Ofeimun: When you say all the leading politicians, by definition, they are leading because they were the big men either in government or the political parties. You have former vice-president, former heads of state and such people running for the PDP ticket. But there may be other people running who are actually leading but who are not known because their political parties have not built proper platforms that are recognisable and distinct.

A platform is made up of a body of ideas describing the state of the nation and how the problems can be solved. Not one of the political parties has managed to do it well. But in terms of candidacy, you can actually say that although the most visible people we know are running for the PDP ticket, there are other people who are angling to displace them, who ought to be better noticed, but for the fact that the media is over attracted by the had been. If we take a hard look at what is going on, it is not so much of a description of the PDP as a party, it is a description of Nigeria; the way we have been and the way we are.

Frankly, Nigeria lacks a political culture based on respect for the population. It is a political culture that is very leader-centred. Leader-centred to the point where unless a leader moves, the people do not move. Nigerians appear to grant too much idiosyncrasy credence to their leaders, so that leaders no longer feel they owe them anything. A leader can move because he knows the people will follow. The question is, why is our society so? It is largely because whoever comes to power is freed of all constraints, has the power to move resources anywhere he pleases without accountability.

Newswatch: You said that there are leaders from other political parties who are not known. Is it proper that with just a few months to the 2011 election, they are still sitting on the fence?

Ofeimun: How much of Barack Obama did you know until he became a hot candidate? I personally did not give him a chance, but once he was able to beat Hilary Clinton, I knew he had a good chance of winning. So, there may be such people in Nigeria that you do not know.

The problem with the Nigerian party system is that all the political parties amount to one. In other words, they all behave the same way. So, if they behave the same way, the distinction made between them because of the names they give to themselves really amount to very little.

Provided material
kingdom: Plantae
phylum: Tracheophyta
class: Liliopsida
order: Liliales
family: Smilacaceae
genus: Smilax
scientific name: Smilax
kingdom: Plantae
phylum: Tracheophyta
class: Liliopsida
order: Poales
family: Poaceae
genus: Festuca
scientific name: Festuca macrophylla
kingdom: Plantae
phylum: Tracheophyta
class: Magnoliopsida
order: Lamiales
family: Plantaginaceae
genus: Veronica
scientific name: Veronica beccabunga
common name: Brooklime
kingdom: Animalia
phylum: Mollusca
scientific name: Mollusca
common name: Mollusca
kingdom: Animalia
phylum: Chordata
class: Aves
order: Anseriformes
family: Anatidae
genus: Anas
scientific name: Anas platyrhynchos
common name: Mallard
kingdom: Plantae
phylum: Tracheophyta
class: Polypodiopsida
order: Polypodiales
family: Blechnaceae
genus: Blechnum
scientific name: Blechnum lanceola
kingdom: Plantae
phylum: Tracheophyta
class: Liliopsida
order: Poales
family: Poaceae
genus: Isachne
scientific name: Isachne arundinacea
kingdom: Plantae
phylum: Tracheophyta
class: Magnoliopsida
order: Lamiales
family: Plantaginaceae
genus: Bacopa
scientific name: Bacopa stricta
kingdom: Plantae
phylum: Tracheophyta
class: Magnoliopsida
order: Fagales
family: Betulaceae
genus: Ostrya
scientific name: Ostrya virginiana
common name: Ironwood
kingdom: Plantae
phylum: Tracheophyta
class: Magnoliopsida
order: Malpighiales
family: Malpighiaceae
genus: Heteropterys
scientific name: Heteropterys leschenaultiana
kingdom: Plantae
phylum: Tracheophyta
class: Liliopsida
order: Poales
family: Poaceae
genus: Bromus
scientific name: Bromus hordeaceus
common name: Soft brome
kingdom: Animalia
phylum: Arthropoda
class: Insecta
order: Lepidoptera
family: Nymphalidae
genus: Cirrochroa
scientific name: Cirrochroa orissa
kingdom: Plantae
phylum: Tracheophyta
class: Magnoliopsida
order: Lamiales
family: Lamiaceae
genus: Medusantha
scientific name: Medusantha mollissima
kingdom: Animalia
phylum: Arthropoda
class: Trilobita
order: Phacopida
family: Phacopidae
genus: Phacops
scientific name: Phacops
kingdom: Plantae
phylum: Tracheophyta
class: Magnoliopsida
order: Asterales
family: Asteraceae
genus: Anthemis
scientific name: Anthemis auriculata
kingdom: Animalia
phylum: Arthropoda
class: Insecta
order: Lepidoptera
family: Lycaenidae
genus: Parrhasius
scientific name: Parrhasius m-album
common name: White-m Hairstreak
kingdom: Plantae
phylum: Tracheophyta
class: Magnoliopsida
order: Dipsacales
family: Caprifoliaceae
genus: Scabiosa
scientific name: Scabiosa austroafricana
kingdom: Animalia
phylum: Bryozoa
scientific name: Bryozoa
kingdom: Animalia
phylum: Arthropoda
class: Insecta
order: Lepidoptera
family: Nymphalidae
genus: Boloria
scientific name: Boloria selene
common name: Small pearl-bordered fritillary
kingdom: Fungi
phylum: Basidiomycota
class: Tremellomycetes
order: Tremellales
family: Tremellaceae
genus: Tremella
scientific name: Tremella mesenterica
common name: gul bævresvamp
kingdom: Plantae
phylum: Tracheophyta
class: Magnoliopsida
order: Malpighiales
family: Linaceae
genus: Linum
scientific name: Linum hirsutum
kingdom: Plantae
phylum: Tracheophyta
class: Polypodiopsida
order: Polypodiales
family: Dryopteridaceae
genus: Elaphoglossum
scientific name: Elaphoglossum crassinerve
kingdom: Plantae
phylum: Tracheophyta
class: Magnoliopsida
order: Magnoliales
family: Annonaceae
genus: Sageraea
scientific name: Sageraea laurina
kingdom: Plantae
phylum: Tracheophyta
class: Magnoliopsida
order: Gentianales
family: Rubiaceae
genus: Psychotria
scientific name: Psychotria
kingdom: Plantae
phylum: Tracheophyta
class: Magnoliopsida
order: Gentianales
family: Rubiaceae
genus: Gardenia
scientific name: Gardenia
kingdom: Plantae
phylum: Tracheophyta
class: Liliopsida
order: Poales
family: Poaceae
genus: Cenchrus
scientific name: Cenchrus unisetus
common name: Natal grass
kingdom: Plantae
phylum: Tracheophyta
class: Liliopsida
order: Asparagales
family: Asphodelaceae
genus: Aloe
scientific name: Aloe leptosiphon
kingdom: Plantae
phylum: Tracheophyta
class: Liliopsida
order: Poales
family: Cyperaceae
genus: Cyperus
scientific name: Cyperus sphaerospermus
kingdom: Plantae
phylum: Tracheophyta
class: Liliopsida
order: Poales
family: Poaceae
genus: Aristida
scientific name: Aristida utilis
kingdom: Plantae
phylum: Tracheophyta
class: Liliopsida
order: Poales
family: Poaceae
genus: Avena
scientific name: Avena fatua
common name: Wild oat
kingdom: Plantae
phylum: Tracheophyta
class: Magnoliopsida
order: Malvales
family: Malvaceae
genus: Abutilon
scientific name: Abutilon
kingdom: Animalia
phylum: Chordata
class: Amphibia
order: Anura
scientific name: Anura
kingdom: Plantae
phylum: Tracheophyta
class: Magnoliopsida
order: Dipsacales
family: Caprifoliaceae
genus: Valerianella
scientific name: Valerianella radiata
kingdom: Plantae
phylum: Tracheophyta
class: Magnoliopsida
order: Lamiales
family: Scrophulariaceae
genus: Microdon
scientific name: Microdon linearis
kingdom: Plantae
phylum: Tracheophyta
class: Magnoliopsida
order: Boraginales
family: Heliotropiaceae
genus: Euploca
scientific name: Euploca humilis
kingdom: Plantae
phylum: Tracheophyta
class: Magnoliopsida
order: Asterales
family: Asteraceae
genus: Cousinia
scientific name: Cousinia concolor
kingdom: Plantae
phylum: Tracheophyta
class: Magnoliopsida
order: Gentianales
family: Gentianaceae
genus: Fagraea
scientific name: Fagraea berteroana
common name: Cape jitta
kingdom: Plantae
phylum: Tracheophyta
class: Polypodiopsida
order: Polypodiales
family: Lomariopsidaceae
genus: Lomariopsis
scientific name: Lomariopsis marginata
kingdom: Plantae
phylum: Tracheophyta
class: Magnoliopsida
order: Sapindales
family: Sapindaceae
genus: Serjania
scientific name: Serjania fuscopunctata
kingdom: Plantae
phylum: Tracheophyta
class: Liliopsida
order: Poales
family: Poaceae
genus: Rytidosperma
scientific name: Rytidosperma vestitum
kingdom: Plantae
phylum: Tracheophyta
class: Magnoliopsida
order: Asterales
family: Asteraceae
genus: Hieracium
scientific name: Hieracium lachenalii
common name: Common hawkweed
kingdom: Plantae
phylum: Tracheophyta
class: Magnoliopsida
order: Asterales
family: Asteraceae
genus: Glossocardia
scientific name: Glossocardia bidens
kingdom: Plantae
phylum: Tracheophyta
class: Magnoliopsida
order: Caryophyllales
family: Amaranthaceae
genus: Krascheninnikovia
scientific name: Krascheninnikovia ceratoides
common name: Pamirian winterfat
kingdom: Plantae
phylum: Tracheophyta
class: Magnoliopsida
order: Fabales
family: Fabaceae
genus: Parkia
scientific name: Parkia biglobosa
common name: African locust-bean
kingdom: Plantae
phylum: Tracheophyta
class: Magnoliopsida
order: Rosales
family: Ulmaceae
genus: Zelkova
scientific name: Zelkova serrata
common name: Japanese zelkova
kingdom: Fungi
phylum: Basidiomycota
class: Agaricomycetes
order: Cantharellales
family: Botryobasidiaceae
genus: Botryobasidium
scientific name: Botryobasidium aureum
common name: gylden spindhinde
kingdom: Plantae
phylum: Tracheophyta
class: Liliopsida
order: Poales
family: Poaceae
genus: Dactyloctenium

What you will do
1. According to the interview, what is a platform made up of?
2. Print the part of the interview starting with "Newswatch: You said" and going on through "do not know.".
3. List every person named in the interview.

Per-task outputs
1. A body of ideas describing the state of the nation and how the problems can be solved.

2.
Newswatch: You said that there are leaders from other political parties who are not known. Is it proper that with just a few months to the 2011 election, they are still sitting on the fence?

Ofeimun: How much of Barack Obama did you know until he became a hot candidate? I personally did not give him a chance, but once he was able to beat Hilary Clinton, I knew he had a good chance of winning. So, there may be such people in Nigeria that you do not know.

3. Ofeimun, Barack Obama, Hilary Clinton